[Exercise goal]
What is the count of lines below that include "tools"? Reply with nothing else.

Data entries

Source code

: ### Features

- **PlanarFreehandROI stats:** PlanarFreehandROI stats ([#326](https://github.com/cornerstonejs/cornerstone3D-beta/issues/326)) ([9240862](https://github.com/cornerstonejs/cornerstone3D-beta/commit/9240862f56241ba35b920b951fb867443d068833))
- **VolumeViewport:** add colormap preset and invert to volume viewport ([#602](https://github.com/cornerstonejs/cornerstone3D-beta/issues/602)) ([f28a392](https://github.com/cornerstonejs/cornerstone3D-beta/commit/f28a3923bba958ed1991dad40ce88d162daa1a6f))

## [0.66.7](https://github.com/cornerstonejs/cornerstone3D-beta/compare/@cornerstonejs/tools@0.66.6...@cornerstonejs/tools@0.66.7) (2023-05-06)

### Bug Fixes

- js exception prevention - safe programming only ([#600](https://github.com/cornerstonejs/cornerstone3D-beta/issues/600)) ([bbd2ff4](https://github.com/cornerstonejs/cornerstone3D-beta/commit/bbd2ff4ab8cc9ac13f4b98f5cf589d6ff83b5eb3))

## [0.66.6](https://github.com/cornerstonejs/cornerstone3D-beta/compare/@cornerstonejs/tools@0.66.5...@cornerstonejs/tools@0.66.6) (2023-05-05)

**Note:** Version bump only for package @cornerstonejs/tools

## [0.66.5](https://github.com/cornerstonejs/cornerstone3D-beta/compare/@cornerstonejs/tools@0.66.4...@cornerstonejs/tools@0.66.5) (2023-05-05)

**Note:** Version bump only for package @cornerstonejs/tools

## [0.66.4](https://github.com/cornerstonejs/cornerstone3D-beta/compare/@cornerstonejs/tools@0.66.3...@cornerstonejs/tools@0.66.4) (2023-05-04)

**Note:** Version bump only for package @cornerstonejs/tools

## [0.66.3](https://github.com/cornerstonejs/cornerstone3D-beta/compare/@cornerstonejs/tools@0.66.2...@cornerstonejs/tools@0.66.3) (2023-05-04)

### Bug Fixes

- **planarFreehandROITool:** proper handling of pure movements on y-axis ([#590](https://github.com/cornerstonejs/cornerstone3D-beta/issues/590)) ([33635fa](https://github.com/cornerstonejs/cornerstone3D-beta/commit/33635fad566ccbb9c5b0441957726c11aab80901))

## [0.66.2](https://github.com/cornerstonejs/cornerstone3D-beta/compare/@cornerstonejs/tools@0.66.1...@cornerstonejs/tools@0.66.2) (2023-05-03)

--

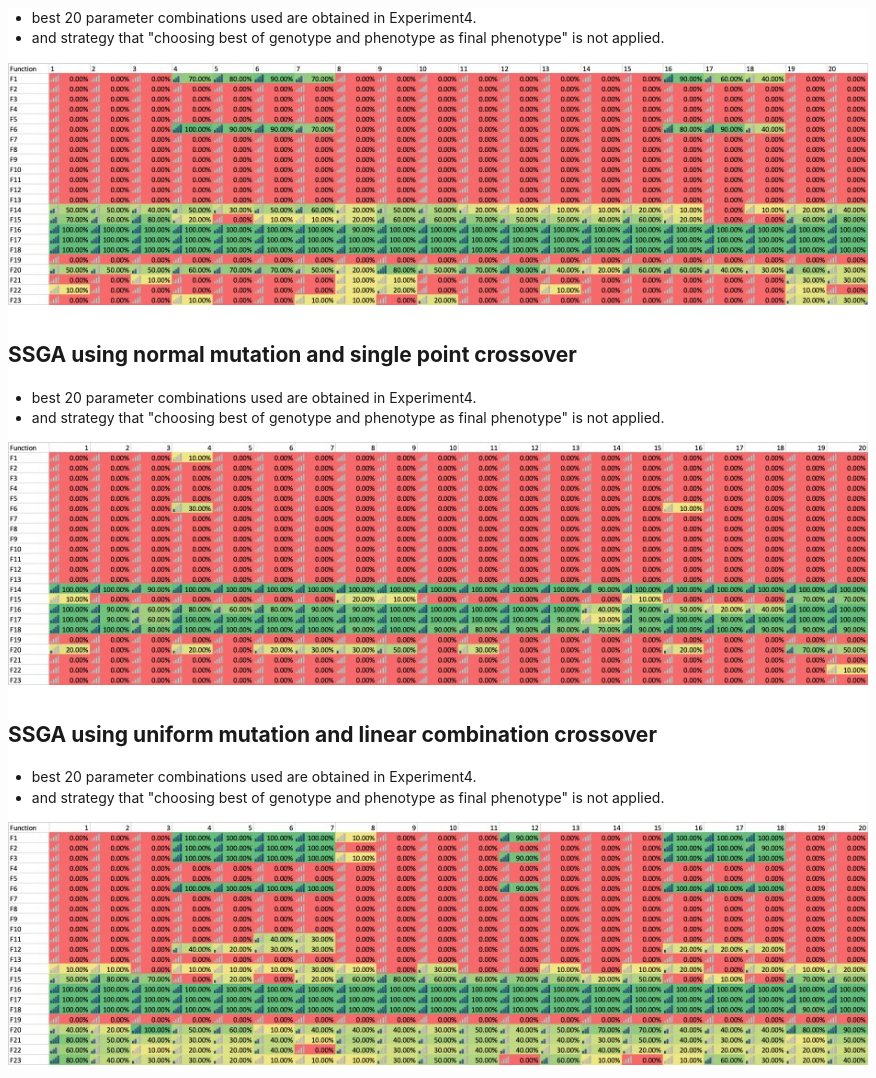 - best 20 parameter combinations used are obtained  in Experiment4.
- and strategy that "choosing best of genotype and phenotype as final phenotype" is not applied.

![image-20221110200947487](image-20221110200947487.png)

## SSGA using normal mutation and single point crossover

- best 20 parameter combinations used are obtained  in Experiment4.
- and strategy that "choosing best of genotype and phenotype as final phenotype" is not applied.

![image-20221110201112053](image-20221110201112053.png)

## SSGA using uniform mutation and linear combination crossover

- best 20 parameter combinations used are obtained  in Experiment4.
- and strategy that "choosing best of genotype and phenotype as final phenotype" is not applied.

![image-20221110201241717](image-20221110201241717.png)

[Answer space]
9